There have been no secrets about the government's ambition to shake up how it does business.
And there has never been any mystery about the desire of the prime minister's top adviser, Dominic Cummings to change Whitehall. What might perhaps have been rather abstract and hypothetical is becoming real.
Because it doesn't just matter who the politicians are that set the direction of the government. It's not just important who their unelected advisers are, who suggest, cajole and promote their ideas.
But the officials who are charged with carrying out their agendas are crucial, too.
While politicians and governments come and go, the civil service is a constant, impartial organisation that is there to make elected administrations' plans happen, but there to provide advice and stability, too.
The departure of Sir Mark Sedwill matters therefore - the cabinet secretary is the boss of thousands and thousands of civil service employees, and holds the ultimate responsibility for making the government machine work.

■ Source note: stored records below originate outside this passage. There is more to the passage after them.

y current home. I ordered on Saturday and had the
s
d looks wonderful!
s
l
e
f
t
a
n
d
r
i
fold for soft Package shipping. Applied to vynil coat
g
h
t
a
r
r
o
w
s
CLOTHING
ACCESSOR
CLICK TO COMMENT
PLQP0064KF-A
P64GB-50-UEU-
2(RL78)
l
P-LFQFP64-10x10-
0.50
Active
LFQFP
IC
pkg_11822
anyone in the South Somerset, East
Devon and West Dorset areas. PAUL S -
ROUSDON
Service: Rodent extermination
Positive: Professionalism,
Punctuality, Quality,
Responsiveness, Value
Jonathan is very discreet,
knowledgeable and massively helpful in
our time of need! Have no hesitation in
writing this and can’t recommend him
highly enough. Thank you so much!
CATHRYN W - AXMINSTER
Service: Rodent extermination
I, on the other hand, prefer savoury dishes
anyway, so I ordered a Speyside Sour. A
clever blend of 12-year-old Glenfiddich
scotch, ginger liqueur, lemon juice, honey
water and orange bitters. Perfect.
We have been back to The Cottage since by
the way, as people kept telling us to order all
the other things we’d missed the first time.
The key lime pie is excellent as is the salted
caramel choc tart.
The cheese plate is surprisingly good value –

And he is the third senior official to have called it quits on Boris Johnson's government.
The former permanent secretary of the Home Office Sir Philip Rutnam left in explosive fashion, giving us an unprecedented statement on a rainy Saturday morning in February.

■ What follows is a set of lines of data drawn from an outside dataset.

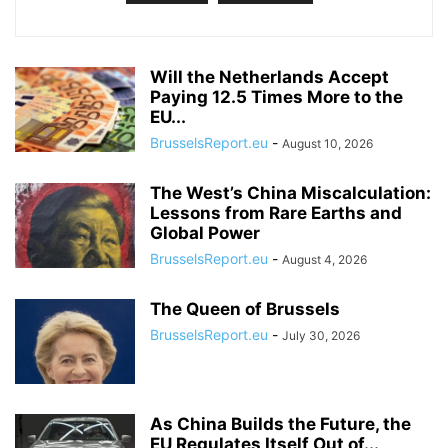
Will the Netherlands Accept
Paying 12.5 Times More to the
EU...
BrusselsReport.eu
-
August 10, 2026
The West’s China Miscalculation:
Lessons from Rare Earths and
Global Power
BrusselsReport.eu
-
August 4, 2026
The Queen of Brussels
BrusselsReport.eu
-
July 30, 2026
As China Builds the Future, the
EU Regulates Itself Out of...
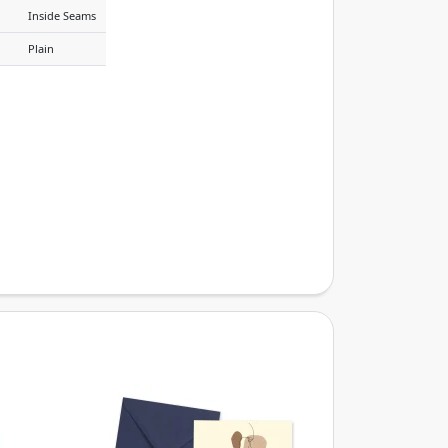
Inside Seams
Plain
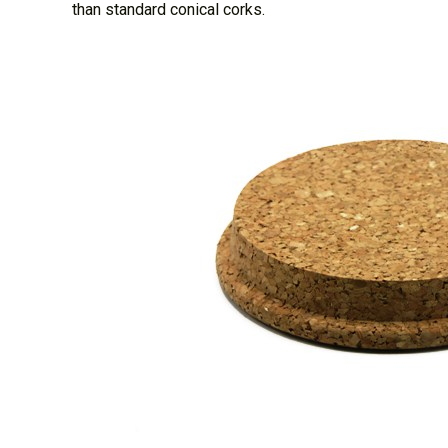
than standard conical corks.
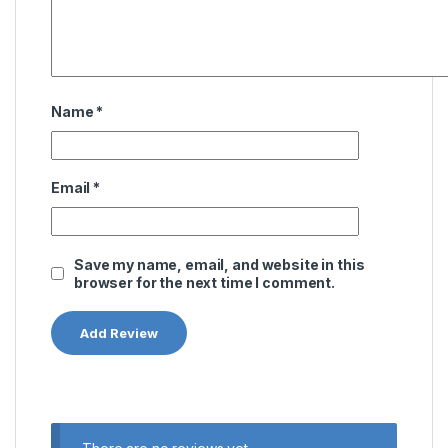
Name
*
Email
*
Save my name, email, and website in this
browser for the next time I comment.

The top official at the Foreign Office, Sir Simon McDonald, announced his exit at the request of the prime minister only a couple of weeks ago. And now, after some weeks of gossip and speculation, the top official in the civil service has joined the departing ranks.
That leaves only one senior official, the permanent secretary at the Treasury, Sir Tom Scholar, a stable presence out of the government's mandarins.
Sir Mark was trusted by Theresa May. Some Westminster observers were surprised initially therefore when he stayed on in his role when Boris Johnson took over.
There were some eyebrows raised too, when he kept his dual role as national security adviser and boss of the civil service.
Even in more straightforward times, let alone the agonies of the Brexit process and a change of prime minister, each of those jobs would have been more than enough for most mere mortals.
But Sir Mark had, initially, enjoyed good relations with the prime minister's team.
But the tensions of the coronavirus crisis and Boris Johnson's team's desire for reform have brought his time to an end. It is not yet clear whether he jumped because he was unwilling to pursue the changes the prime minister wishes to make, or whether Mr Johnson's team didn't believe he was up to making the change.
There has been frustration in No 10 at how the Cabinet Office, meant to be the government's power house, performed during the coronavirus crisis. On the other side, there is deep concern in Whitehall circles tonight about how the government perceives the impartial civil service.
But this is not about one person alone. While most people's attention was on the health emergency of the coronavirus crisis, and how the country might start to make its way out of it, the government's published road map included in black and white a very bold indicator of what might come.
You may have read the government document, which focused on how ministers planned to cope with the crisis, and then find a way out.
But I wonder how many really paid heed to this paragraph towards the end of the document?
It said, "As the government navigates towards recovery, it must ensure it learns the right lessons from this crisis and acts now to ensure that governmental structures are fit to cope with a future epidemic, including the prospect of an outbreak of a second epidemic - for example, a pandemic flu - while the government is still responding to Covid-19.
"This will require a rapid re-engineering of government's structures and institutions to deal with this historic emergency and also build new long-term foundations for the UK, and to help the rest of the world."
You can read more of that document for yourself here.
A "rapid re-engineering" of the state is quite the intention. It may send some of Boris Johnson's backers into raptures.
Most experienced civil servants acknowledge that there are things that the system can do better. The coronavirus crisis has forced government to act in ways unimaginable a few months ago.
And it was President Obama's former Chief of Staff, Rahm Emmanuel who expressed the opportunity of seizing a political moment like this when he said, "You never want a serious crisis to go to waste. And what I mean by that is an opportunity to do things that you think you could not do before."
No 10 hopes that slimming down and then super-charging the Cabinet Office will make for a more responsive and more efficient way of doing business. But Whitehall reform can consume the attention and effort of the very people who are charged with making policy happen.
Remodelling the engine does not necessarily change the direction of any government. Politicians are still the ones that hold the wheel. After today's Whitehall drama, the government will hope this week to focus on plans for what happens on the ground, not in SW1.